> **Text extract**
The best player in the world? That was Zinedine Zidane. He’d won that title three times. He also won the World Cup with France, in Paris in 1998, and the European Championship two years later. He helped Juventus to two successive European Champions League finals and became the world’s most expensive player when he joined Real Madrid for 76 million euros. He scored the winning goal when the Spanish club won the Champions League. It was a remarkable career and it was to have an extraordinary conclusion.

In May 2006 he announced that he would retire after that year’s World Cup. So, when his beloved France reached the Final, it meant that the finest footballer on the planet was going to play his last competitive match in the globe’s biggest game. Nobody of his stature had ever chosen such a prestigious stage for his last bow. But, on the day, he made his exit as the villain, sent off for violent conduct. What an incredible story.

Yet is the full story even more intriguing? Like many others in refereeing circles, I cannot help wondering whether the officials used video technology against Zidane in Berlin’s Olympiastadion on 9 July 2006. If I had been the referee or the Fourth Official in those precise circumstances, then I would have wanted to get it right. And if that meant using a TV replay to check what had happened, so be it. Did the men in charge of the match do that? Has technology already been used in the world’s most important fixture?

What we can say for certain is that if ‘Zizou’ had been able to control his temper as well as he could control a football then none of this would be an issue. If he had been able to keep his head, instead of using it as a weapon, he might well have provided a much more fitting finish to his peerless career. He was the captain of France and there is a real possibility that he could have completed his playing days by lifting the World Cup. Instead, the last sight of him as a professional footballer was as he walked past the trophy on his way back to the dressing room after being sent off.

The 2006 World Cup Final pitched France against Italy and the two players who were to feature later in the most controversial confrontation each scored in the first 20 minutes. In fact, those two men, Zidane and Marco Materazzi, were both involved in the first goal, after seven minutes. It was Materazzi who fouled France’s Florent Malouda (although there was only the most minimal contact) and it was Zidane who converted the penalty to put France ahead.

Zidane being Zidane, the penalty was a bit special. As goalkeeper Gianluigi Buffon sprawled to his right, expecting a normal, hard shot, Zidane chipped the ball and sent it forwards and upwards in a slow parabola. Buffon was already on the floor long before the ball lazily clipped the underside of the bar and bounced down. He clambered up, turned around, and grabbed the ball but there was no need for an Azerbaijani assistant referee to decide that it had clearly crossed the line.

Source records
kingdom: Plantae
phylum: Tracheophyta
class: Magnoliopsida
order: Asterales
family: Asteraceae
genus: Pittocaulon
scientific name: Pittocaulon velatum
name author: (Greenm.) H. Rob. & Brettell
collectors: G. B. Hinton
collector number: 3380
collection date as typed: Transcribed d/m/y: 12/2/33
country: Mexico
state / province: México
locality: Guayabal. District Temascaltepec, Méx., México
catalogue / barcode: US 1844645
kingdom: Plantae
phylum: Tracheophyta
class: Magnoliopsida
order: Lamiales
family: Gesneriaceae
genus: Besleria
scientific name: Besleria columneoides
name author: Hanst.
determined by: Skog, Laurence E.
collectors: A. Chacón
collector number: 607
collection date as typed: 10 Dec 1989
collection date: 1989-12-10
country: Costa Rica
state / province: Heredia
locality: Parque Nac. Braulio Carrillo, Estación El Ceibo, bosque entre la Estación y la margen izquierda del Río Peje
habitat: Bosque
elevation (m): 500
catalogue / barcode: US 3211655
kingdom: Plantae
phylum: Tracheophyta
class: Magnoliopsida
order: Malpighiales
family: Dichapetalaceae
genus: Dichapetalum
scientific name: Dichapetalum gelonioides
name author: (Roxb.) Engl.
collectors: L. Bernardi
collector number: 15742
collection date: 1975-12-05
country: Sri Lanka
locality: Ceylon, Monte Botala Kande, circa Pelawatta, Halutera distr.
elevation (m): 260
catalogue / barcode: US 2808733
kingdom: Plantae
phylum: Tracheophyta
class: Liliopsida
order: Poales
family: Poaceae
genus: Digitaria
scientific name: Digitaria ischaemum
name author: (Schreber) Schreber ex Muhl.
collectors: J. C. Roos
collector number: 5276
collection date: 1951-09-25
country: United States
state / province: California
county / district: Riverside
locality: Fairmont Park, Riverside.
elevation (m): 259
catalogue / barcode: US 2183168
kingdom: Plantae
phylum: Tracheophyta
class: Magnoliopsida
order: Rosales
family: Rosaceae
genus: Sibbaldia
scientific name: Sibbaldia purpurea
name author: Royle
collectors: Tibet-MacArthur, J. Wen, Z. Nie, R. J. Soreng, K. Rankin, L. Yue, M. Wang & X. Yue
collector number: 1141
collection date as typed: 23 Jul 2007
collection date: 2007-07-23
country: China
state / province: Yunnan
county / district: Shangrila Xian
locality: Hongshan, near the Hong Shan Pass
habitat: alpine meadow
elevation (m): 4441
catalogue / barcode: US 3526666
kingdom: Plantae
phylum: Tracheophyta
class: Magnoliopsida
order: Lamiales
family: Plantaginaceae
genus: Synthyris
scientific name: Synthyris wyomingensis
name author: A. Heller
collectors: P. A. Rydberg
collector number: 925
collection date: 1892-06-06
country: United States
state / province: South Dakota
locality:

> **Required tasks**
1 – Quote the Zidane text word for word, starting at "The 2006 World" and ending at "put France ahead.".
2 – Write the next part of the account of Zidane's last match, picking up after its final sentence.
The listing above was drawn from a separate source.

> **Answers for this exercise**
1 –
The 2006 World Cup Final pitched France against Italy and the two players who were to feature later in the most controversial confrontation each scored in the first 20 minutes. In fact, those two men, Zidane and Marco Materazzi, were both involved in the first goal, after seven minutes. It was Materazzi who fouled France’s Florent Malouda (although there was only the most minimal contact) and it was Zidane who converted the penalty to put France ahead.

2 –
Thirteen minutes later, Materazzi equalized, leaping two feet higher than his marker to head home an Andrea Pirlo corner, and it was still 1-1 after 90 minutes.

Fourteen minutes into extra-time, goalkeeper Buffon tipped a Zidane header over the bar, but the French captain’s next, and last, contribution to the beautiful game was a moment of ugly bad temper. Angered by something Materazzi said to him, Zidane head-butted the Italian defender in the chest. It was a belting butt. Materazzi went down like a felled tree. He was hurt, no doubt, but probably also stunned—and so was the watching world when TV showed the astonishing incident. But that didn’t happen straightaway. It was an off-the-ball clash and TV coverage was following the ball. So there was quite a lot of confusion until a replay of the incident made it apparent that Zidane deserved to be sent off.

There was confusion as well for the referee, Horacio Elizondo from Argentina. He had also been concentrating on the ball and hadn’t seen the head-butt. It is how he learned that Zidane deserved to be sent off that fascinates me. That is what is still discussed and debated in refereeing circles. But, for now, let’s just say that Elizondo did get the message and did show Zidane the red card. For me, watching at home, the sight of the best player I ever refereed walking back to the dressing room and passing the World Cup, where it stood on a plinth waiting for the presentation ceremony, was one of the saddest moments I can remember; sad for a player I admired so much and sad for football.

There were no more goals. So, for only the second time, the World Cup Final was decided by penalties. Materazzi took Italy’s second spot-kick, and scored. David Trezeguet, the man whose goal gave France victory over Italy in the Final of Euro 2000, was the only player not to score his penalty. His kick hit the crossbar, landed on the goal-line and bounced out. Again, no Azerbaijani assistant was needed. It was not a goal. Italy won the penalty contest 5-3, and with it their fourth World Cup.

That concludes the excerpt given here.